With a first impression like that, it is no surprise that the short-term consumer lending industry is often the target of restrictive regulation proposals and public ire.

However, looking more closely suggests that these loans are smaller in both total market size and individual interest expense than the APR interest rate would suggest. And these markets receive fewer complaints from their users than any other lending industry.

In a new dataset collected during summer 2011, I surveyed all of the Utah payday and title lending firms, as well as some pawn lenders. The data include average interest rates (in APR), average loan amounts, average duration of loan, default rate and total principle lent for more than 50 percent of all the payday and title lending store locations in Utah.

A response rate of more than 50 percent makes this survey one of the most representative of its kind. The dataset also contains a level of detail that no other source in the state has available.

The first gems that emerge from these data are the respective sizes of the Utah payday- and title-lending markets. Payday lenders in Utah issued an estimated total of $280 million in payday loans in 2010, and Utah title lenders issued about $35 million of title loans. Compare these to the size of Utah's more traditional revolving and non-revolving credit markets of $6.4 billion and $10.8 billion, respectively, as reported in a 2009 Utah Foundation publication.

In addition to the fact that the Utah payday and title lending markets are small potatoes compared to the more traditional credit markets, they also differ in duration of loan and potential interest that can be charged.

The average Utah title loan in 2010 was $920 for 6 months with a 268 percent APR. In contrast, the average Utah household in 2007 had $13,000 of non-revolving credit and $7,700 of revolving credit, both with average interest rates of less than 25 percent. One reason for the high title loan interest rate is that 17 percent of title loan borrowers defaulted to some degree on their loan.

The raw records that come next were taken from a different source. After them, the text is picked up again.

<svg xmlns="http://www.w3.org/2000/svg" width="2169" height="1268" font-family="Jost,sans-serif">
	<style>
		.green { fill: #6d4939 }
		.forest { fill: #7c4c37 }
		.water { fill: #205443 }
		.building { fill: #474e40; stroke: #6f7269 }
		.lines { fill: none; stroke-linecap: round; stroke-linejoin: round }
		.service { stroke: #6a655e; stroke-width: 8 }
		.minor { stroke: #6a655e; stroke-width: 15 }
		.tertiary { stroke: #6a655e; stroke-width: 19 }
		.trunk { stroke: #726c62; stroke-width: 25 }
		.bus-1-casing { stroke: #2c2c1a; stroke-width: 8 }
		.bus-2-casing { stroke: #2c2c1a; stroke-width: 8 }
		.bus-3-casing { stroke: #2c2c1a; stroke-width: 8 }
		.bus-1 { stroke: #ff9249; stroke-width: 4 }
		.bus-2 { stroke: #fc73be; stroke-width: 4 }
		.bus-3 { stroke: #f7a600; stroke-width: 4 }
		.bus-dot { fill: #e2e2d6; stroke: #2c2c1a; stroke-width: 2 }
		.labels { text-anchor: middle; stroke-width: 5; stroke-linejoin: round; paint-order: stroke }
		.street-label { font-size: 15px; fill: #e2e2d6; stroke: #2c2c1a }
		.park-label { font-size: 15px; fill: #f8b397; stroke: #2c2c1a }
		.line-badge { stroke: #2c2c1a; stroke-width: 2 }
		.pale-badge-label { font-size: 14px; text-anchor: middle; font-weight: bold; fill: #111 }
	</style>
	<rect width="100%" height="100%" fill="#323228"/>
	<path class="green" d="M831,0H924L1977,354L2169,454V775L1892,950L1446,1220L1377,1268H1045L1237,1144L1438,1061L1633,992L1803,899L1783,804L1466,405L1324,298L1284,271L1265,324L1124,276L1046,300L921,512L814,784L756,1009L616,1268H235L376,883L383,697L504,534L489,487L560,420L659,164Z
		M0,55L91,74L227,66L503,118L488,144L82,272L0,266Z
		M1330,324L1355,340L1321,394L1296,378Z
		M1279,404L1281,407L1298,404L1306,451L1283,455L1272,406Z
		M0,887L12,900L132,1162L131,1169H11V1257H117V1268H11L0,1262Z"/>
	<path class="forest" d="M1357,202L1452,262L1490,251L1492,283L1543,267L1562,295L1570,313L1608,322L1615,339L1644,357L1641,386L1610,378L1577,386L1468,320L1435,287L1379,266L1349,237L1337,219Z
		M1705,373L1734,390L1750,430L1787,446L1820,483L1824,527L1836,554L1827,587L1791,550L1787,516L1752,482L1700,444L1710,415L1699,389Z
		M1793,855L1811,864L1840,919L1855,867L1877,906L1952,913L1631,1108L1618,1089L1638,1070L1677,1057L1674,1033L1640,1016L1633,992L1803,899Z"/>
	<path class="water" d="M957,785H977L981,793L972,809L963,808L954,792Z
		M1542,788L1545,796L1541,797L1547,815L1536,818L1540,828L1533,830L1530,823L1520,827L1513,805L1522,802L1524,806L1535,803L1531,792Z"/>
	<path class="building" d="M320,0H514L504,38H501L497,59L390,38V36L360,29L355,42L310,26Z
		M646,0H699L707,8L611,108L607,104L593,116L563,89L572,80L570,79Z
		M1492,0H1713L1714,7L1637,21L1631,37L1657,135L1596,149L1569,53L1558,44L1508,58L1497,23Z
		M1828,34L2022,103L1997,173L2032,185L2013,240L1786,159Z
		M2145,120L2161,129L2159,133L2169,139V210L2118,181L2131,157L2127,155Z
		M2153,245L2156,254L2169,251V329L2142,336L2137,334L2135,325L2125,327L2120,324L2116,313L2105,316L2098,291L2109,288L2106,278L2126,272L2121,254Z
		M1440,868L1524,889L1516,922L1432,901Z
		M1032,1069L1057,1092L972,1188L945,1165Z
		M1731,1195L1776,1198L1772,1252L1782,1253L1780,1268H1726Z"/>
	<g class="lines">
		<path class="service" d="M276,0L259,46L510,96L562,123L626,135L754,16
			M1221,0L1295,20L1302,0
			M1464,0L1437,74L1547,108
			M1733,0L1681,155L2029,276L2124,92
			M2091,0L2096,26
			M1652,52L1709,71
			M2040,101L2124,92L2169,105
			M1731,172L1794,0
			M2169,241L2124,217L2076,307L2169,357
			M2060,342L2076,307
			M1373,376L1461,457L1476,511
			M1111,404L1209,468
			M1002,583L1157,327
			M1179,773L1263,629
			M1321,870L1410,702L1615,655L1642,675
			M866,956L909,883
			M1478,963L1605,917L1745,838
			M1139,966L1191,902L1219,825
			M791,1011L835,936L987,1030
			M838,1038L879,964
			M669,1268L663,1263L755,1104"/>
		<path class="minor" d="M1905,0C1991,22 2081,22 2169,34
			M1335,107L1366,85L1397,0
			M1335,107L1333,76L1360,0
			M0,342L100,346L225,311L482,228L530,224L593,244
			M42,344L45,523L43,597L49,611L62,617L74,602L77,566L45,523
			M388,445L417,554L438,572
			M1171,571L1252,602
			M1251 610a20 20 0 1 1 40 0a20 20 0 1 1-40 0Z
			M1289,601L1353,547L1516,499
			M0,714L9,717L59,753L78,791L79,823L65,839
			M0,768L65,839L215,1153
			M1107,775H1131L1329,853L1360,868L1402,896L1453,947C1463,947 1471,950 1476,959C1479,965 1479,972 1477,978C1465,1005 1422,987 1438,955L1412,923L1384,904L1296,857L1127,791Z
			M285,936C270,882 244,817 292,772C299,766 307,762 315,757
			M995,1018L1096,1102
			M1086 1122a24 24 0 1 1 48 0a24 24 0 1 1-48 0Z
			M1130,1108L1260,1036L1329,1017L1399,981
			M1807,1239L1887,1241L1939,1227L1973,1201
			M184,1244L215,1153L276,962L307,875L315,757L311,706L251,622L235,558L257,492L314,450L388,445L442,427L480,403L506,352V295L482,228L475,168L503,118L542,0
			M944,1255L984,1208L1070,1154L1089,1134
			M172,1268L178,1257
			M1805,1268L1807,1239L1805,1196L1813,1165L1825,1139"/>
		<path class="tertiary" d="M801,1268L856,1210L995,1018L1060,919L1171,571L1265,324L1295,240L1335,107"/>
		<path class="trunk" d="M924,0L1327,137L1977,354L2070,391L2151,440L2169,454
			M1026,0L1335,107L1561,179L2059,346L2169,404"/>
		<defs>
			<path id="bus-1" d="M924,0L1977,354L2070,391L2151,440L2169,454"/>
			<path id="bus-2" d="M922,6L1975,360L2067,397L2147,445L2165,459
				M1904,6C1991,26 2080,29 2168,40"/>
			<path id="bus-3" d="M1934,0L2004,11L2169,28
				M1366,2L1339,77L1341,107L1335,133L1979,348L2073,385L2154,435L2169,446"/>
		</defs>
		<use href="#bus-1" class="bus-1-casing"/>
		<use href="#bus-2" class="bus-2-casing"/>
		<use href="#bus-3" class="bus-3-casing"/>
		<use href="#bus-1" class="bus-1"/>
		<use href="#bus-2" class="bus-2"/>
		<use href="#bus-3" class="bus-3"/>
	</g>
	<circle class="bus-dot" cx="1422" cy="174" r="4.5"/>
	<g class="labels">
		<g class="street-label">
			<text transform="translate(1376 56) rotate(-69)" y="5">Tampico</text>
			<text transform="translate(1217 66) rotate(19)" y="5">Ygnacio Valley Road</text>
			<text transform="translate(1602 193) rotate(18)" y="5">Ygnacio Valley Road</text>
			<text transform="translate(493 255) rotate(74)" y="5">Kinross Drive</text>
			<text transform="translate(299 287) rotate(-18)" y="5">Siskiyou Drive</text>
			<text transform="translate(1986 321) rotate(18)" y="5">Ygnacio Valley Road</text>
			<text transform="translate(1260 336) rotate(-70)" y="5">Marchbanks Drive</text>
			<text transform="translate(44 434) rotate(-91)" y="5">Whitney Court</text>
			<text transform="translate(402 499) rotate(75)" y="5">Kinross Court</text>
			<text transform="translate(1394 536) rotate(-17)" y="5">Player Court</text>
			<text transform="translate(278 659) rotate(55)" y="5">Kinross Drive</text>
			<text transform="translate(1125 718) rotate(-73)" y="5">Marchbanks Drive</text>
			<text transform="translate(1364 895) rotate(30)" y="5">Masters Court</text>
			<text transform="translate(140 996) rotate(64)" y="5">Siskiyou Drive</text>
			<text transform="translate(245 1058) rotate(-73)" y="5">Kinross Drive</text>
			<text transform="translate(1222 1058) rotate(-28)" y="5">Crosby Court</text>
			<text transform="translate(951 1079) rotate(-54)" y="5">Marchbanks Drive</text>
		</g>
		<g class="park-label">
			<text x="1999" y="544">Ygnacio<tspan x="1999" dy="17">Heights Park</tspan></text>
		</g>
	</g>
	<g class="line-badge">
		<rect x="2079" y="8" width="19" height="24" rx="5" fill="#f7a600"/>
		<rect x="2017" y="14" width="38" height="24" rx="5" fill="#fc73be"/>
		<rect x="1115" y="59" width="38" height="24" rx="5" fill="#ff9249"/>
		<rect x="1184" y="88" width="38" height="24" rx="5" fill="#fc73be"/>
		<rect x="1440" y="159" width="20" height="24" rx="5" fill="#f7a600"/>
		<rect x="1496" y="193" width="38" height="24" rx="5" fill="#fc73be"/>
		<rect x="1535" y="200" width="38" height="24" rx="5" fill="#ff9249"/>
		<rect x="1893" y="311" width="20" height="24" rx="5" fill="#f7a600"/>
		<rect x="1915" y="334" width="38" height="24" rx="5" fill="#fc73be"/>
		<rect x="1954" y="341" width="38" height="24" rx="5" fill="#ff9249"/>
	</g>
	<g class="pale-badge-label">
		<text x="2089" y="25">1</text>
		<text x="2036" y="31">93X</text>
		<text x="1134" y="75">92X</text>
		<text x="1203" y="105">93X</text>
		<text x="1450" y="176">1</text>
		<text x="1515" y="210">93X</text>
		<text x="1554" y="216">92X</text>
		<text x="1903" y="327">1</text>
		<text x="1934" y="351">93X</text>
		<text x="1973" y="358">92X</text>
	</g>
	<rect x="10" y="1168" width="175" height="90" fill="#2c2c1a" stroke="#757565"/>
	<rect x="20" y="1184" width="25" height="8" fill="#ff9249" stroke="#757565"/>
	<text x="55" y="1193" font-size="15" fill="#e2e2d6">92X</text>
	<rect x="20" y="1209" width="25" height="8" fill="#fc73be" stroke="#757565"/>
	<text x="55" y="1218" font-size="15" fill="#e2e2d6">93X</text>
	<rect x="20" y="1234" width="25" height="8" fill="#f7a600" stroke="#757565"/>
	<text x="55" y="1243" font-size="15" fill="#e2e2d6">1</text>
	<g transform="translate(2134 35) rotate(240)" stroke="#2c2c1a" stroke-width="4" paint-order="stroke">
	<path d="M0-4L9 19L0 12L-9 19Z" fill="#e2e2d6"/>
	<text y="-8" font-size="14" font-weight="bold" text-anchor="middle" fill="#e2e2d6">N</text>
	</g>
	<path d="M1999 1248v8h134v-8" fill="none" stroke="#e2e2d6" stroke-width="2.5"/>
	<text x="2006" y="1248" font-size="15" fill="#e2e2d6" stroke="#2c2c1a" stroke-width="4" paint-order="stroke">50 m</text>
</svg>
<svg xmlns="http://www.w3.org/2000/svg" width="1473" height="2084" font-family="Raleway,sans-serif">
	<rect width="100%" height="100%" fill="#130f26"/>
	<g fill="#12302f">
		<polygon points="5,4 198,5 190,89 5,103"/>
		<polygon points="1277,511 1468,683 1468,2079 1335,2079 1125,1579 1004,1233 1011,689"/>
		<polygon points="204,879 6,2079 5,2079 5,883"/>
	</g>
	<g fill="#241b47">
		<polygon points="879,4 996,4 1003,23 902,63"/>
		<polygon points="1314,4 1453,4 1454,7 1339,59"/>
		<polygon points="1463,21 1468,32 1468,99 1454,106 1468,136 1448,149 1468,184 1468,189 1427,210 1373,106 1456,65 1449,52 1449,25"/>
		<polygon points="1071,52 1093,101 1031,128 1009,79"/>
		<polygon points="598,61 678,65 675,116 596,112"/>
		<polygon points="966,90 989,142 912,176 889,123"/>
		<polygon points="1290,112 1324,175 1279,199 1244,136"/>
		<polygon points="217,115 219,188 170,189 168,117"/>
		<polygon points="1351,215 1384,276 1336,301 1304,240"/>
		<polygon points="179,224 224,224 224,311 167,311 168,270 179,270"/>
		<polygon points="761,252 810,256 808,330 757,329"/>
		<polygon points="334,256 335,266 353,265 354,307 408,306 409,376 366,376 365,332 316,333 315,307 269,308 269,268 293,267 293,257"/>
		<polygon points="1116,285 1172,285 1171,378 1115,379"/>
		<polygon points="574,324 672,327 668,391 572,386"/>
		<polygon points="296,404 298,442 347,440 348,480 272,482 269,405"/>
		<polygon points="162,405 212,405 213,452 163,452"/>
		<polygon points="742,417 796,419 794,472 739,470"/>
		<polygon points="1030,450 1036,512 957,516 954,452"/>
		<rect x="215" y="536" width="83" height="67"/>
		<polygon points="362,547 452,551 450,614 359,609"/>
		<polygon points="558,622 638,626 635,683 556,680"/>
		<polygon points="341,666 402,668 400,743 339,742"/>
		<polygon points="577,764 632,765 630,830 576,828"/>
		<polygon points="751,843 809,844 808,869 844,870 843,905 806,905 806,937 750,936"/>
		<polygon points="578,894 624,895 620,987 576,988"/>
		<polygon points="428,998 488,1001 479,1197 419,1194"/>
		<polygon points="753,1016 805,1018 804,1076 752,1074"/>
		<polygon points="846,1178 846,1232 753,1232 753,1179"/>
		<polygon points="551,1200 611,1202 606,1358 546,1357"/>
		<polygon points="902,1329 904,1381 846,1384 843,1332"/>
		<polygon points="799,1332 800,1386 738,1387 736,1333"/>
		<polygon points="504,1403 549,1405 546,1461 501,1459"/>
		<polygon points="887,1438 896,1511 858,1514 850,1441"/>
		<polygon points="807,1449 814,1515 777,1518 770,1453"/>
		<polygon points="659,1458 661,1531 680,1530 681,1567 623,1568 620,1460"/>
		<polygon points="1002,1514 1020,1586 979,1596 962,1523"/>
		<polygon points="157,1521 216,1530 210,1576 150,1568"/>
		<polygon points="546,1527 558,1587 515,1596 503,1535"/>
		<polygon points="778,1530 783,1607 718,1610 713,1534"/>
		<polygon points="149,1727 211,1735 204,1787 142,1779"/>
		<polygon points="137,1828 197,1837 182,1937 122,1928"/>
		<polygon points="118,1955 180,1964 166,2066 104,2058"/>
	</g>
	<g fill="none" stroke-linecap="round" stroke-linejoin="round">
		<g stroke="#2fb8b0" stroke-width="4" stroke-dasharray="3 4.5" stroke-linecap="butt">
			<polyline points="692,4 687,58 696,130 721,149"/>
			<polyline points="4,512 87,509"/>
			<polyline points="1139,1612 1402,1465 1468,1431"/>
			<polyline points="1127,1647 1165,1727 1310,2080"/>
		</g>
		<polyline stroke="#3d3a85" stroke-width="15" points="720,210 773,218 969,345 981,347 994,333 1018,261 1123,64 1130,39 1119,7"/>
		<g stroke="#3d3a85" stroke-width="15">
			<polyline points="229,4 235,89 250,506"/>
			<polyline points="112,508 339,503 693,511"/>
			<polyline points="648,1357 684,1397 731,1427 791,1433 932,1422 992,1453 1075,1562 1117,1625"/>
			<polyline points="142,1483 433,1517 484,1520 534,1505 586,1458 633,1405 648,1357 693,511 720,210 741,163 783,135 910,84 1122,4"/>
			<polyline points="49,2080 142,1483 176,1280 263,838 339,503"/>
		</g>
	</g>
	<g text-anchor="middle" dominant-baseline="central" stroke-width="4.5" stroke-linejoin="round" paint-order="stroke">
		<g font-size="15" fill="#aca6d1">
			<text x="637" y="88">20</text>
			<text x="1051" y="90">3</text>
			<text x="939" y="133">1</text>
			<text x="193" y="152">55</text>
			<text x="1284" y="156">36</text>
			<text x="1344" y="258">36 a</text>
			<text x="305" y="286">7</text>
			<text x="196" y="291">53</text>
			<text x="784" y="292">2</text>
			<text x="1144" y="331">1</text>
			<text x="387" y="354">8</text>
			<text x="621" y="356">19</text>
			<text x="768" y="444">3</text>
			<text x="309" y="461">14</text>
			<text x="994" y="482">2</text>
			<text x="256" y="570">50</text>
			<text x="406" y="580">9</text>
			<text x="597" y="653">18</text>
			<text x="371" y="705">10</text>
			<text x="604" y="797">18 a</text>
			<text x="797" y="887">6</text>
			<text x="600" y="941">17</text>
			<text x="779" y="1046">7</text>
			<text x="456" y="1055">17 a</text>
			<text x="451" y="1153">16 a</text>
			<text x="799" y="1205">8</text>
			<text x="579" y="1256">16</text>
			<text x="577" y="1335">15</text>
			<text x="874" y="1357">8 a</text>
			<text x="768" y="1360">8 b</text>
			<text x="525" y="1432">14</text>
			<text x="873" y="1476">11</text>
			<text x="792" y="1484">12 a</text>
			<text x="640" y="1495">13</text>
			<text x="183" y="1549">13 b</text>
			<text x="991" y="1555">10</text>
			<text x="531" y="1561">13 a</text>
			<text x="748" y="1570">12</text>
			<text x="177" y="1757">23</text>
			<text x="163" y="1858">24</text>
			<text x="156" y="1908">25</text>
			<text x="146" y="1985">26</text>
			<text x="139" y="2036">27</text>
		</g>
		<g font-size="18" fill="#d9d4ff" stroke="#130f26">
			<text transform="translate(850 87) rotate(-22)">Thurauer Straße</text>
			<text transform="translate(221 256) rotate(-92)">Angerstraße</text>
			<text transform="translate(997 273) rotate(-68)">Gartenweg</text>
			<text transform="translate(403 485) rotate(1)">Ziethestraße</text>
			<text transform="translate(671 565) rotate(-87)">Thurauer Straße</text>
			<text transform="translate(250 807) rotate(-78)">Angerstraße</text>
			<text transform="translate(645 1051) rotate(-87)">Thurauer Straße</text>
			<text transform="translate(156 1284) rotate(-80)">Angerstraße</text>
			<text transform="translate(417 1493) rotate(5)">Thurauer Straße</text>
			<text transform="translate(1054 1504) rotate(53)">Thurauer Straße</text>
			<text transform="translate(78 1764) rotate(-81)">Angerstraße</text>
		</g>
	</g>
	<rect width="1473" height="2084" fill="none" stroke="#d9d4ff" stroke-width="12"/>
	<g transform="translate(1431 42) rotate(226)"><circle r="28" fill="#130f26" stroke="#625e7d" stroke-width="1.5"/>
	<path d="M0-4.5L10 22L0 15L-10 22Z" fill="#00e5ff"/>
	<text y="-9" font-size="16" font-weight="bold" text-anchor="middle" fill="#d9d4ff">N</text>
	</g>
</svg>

Utah's payday lending market is even more distinct. The average Utah payday loan in 2010 was about $410 for 17 days with a 490 percent APR. In the case of a payday loan, quoting the interest rate in an annual percentage rate can be particularly misleading. This is a two-week loan. The APR of 490 percent amounts to about a $15 fee every $100 borrowed. That $15 fee barely covers the hourly wage paid to an employee to process each loan, not to mention any increased administration costs from the 14 percent of payday borrowers who went into default to some degree on their loan.

In addition, the 490 percent payday APR represents the interest rate that would result if the payday loan were compounded for a year rather than the average of just over two weeks. Utah law prohibits payday lenders to charge interest on loans beyond 10 weeks (2.5 months). This makes the 490 percent APR a significant overstatement of interest expense charged to payday borrowers. To my knowledge, no other credit market in the country has that type of restriction.

Lastly, consumers who borrow from Utah payday or title lenders file the fewest complaints to the Department of Financial Institutions of any type of borrower. In 2010, DFI received less than 10 complaints regarding Utah payday lenders. That is likely the lowest number of consumer complaints for any Utah credit industry. This is not evidence of a population of borrowers who are being preyed upon.

In summary, this new dataset of Utah payday and title lenders provides a view of the Utah short-term consumer lending market that has not been seen before. When deciding whether government regulation of any industry is justified, a policymaker should answer the following three questions. 1) What is the market failure that the regulation addresses? 2) Do the benefits of the regulation outweigh the costs? 3) How is this industry different from other related industries that don't have the proposed regulation? This new dataset will provide more answers to the questions above regarding Utah's short-term consumer lending industry.

Richard W. Evans is an assistant professor of economics at Brigham Young University.